Immunity & Inflammation


‘Tis the season of sickness! Let’s talk about boosting our immunity and reducing our inflammation. We all know the tried-and-true sayings. “Eat your fruits and vegetables.” “Exercise regularly.” “Drink 8 glasses of water.” “Get lots of sleep.” “Don’t eat processed food.” While those are all very key elements to improving your immune system and inflammatory symptoms, and they will be expanded on, I do want to talk about more non-traditional tips as well.

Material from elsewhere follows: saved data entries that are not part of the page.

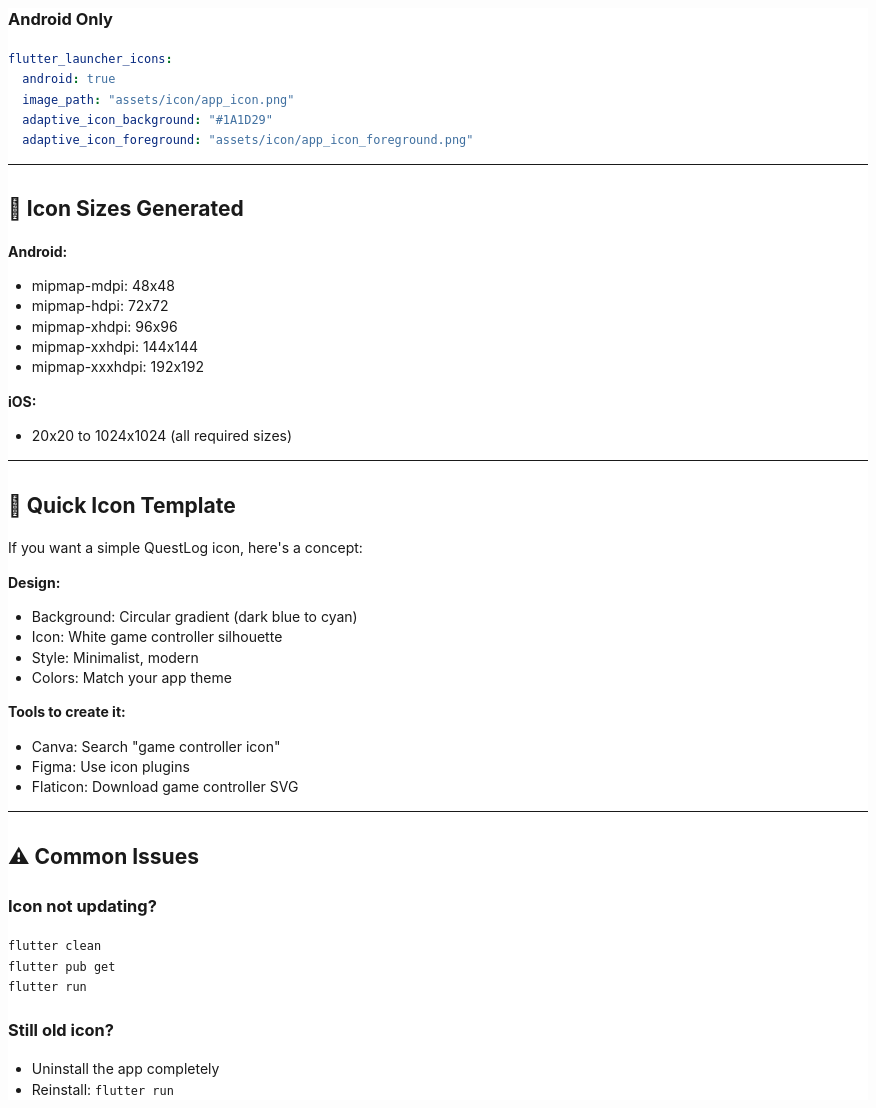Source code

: ### Android Only
```yaml
flutter_launcher_icons:
  android: true
  image_path: "assets/icon/app_icon.png"
  adaptive_icon_background: "#1A1D29"
  adaptive_icon_foreground: "assets/icon/app_icon_foreground.png"
```

---

## 📱 Icon Sizes Generated

**Android:**
- mipmap-mdpi: 48x48
- mipmap-hdpi: 72x72
- mipmap-xhdpi: 96x96
- mipmap-xxhdpi: 144x144
- mipmap-xxxhdpi: 192x192

**iOS:**
- 20x20 to 1024x1024 (all required sizes)

---

## 🎨 Quick Icon Template

If you want a simple QuestLog icon, here's a concept:

**Design:**
- Background: Circular gradient (dark blue to cyan)
- Icon: White game controller silhouette
- Style: Minimalist, modern
- Colors: Match your app theme

**Tools to create it:**
- Canva: Search "game controller icon"
- Figma: Use icon plugins
- Flaticon: Download game controller SVG

---

## ⚠️ Common Issues

### Icon not updating?
```bash
flutter clean
flutter pub get
flutter run
```

### Still old icon?
- Uninstall the app completely
- Reinstall: `flutter run`
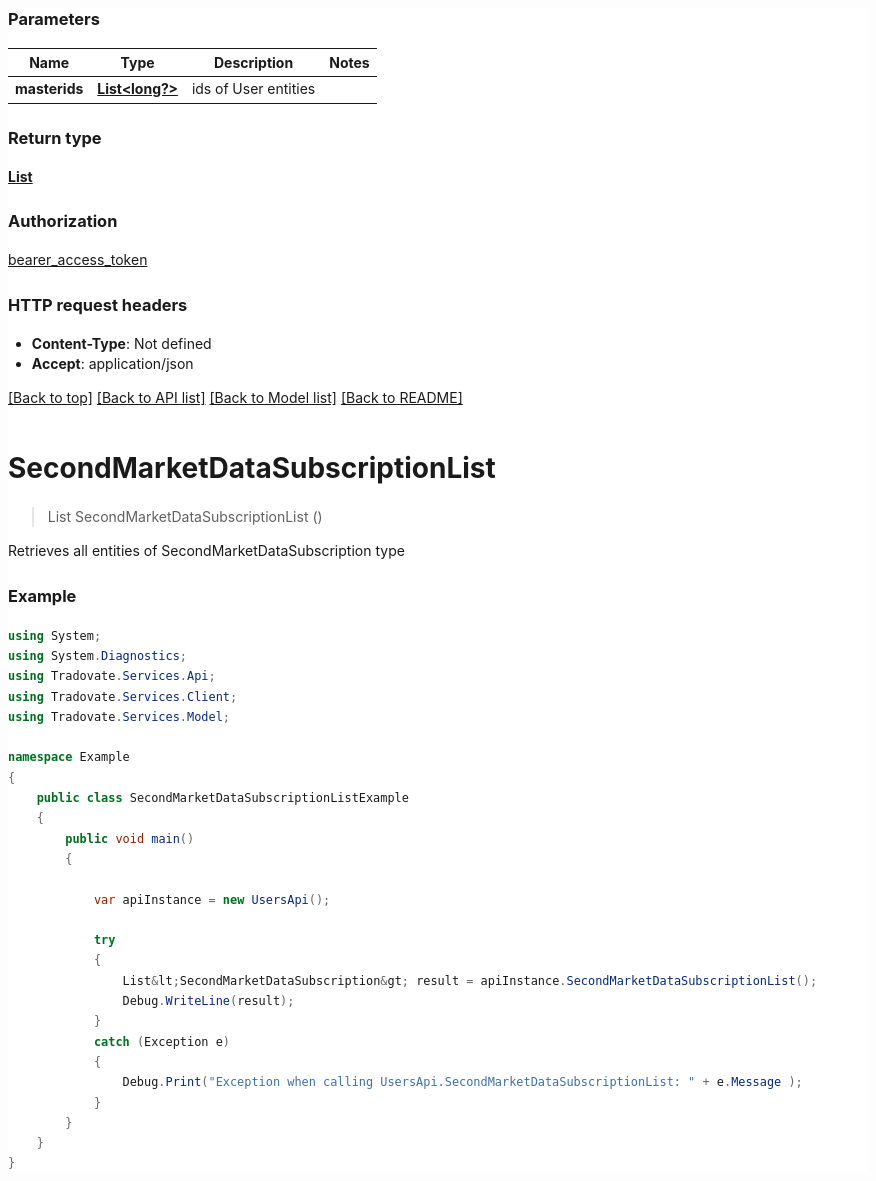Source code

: ### Parameters

Name | Type | Description  | Notes
------------- | ------------- | ------------- | -------------
 **masterids** | [**List&lt;long?&gt;**](long?.md)| ids of User entities | 

### Return type

[**List<SecondMarketDataSubscription>**](SecondMarketDataSubscription.md)

### Authorization

[bearer_access_token](../README.md#bearer_access_token)

### HTTP request headers

 - **Content-Type**: Not defined
 - **Accept**: application/json

[[Back to top]](#) [[Back to API list]](../README.md#documentation-for-api-endpoints) [[Back to Model list]](../README.md#documentation-for-models) [[Back to README]](../README.md)
<a name="secondmarketdatasubscriptionlist"></a>
# **SecondMarketDataSubscriptionList**
> List<SecondMarketDataSubscription> SecondMarketDataSubscriptionList ()



Retrieves all entities of SecondMarketDataSubscription type

### Example
```csharp
using System;
using System.Diagnostics;
using Tradovate.Services.Api;
using Tradovate.Services.Client;
using Tradovate.Services.Model;

namespace Example
{
    public class SecondMarketDataSubscriptionListExample
    {
        public void main()
        {

            var apiInstance = new UsersApi();

            try
            {
                List&lt;SecondMarketDataSubscription&gt; result = apiInstance.SecondMarketDataSubscriptionList();
                Debug.WriteLine(result);
            }
            catch (Exception e)
            {
                Debug.Print("Exception when calling UsersApi.SecondMarketDataSubscriptionList: " + e.Message );
            }
        }
    }
}
```
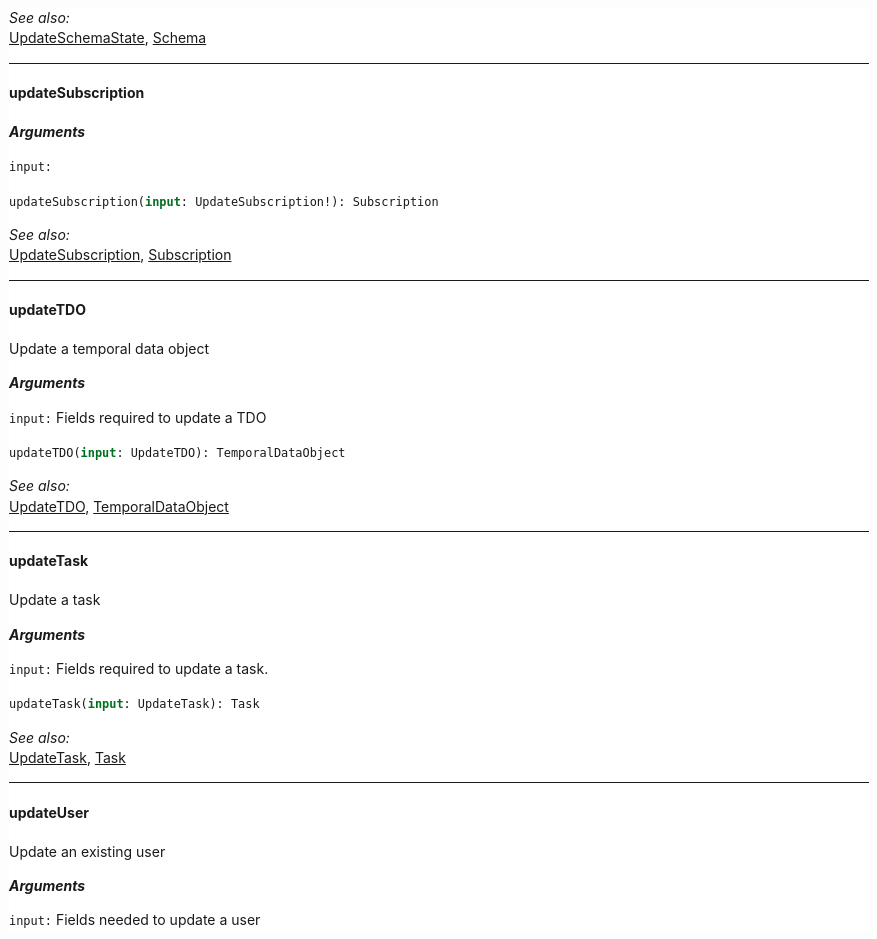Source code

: *See also:*<br/>[UpdateSchemaState](https://api.veritone.com/v3/graphqldocs/updateschemastate.doc.html), [Schema](https://api.veritone.com/v3/graphqldocs/schema.doc.html)

---

#### updateSubscription

_**Arguments**_<br/>

`input:`

```graphql
updateSubscription(input: UpdateSubscription!): Subscription
```

*See also:*<br/>[UpdateSubscription](https://api.veritone.com/v3/graphqldocs/updatesubscription.doc.html), [Subscription](https://api.veritone.com/v3/graphqldocs/subscription.doc.html)

---

#### updateTDO

Update a temporal data object

_**Arguments**_<br/>

`input:` Fields required to update a TDO

```graphql
updateTDO(input: UpdateTDO): TemporalDataObject
```

*See also:*<br/>[UpdateTDO](https://api.veritone.com/v3/graphqldocs/updatetdo.doc.html), [TemporalDataObject](https://api.veritone.com/v3/graphqldocs/temporaldataobject.doc.html)

---

#### updateTask

Update a task

_**Arguments**_<br/>

`input:` Fields required to update a task.

```graphql
updateTask(input: UpdateTask): Task
```

*See also:*<br/>[UpdateTask](https://api.veritone.com/v3/graphqldocs/updatetask.doc.html), [Task](https://api.veritone.com/v3/graphqldocs/task.doc.html)

---

#### updateUser

Update an existing user

_**Arguments**_<br/>

`input:` Fields needed to update a user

Taking a vitamin C supplement (up to 1,500 mg daily) can absolutely help to ward off illness, but consider taking a probiotic supplement as well. Lactobacillus and Bifidobacterium are two of the most important families of bacteria that populate our gut from birth, and they have been shown to positively affect our immune health. Look for one that has at least 30 to 50 billion colonies and at least eight strains of bacteria. Double this dose if you’re coming down with a cold or have to take antibiotics. Another top supplement for immune function is zinc, which acts as an antioxidant by fighting off free radicals. It’s also a very common deficiency worldwide. Take 15 to 30 mg a day. Lastly, the famous vitamin D. Yes, you get small doses of this vitamin from sunlight and from certain foods, but for most adults (especially in the wintertime), we need to supplement to reap the immune benefits. You can take up to 2,000 IU daily.



While it is certainly important to consume plenty of fruits and vegetables during this time of year, there are specific ones that are extremely helpful for boosting your immune system. Fermented foods should be at the top of your grocery list, especially if you don’t want to spend money on pricey probiotics. Kombucha, sauerkraut or kimchi, yogurt, apple cider vinegar, or anything pickled will give you plenty of gut-healthy bacteria. Some of the most powerful immune-boosting, antiviral, and anti-cancer substances are found in mushrooms, like shiitake, maitake, and reishi. Other antibacterial foods include garlic, ginger and turmeric. Another way to improve immunity is to decrease inflammation in the body. Many of the antibacterial foods are actually anti-inflammatory as well. Ginger, garlic, turmeric, nuts (especially almonds and walnuts), berries, pineapple and fatty fish (Omega-3) are all excellent foods to reduce inflammation.


Other Factors:

These may seem obvious, but it never hurts to reiterate. Getting enough sunshine is an important part of immunity as natural sunlight is the best source of natural vitamin D. Aim for seven to eight hours of sleep on a regular basis and avoid all-nighters. If you travel through time zones frequently, use small amounts of melatonin (2 to 3 mg) to reset your circadian rhythm. Beyond the obvious cardiovascular, mood, and weight management benefits of regular exercise, moderate physical activity can improve our antibody response to infections. It’s important not to overtrain, however, as chronic strenuous exercise without recovery days has been associated with an increased susceptibility to infections, as well as frequency of injury. Managing stress is very important, as chronic stress actually suppresses our immune response by releasing the hormone cortisol. Cortisol itself interferes with the ability of specific white blood cells called T-cells to proliferate and get signals from the body.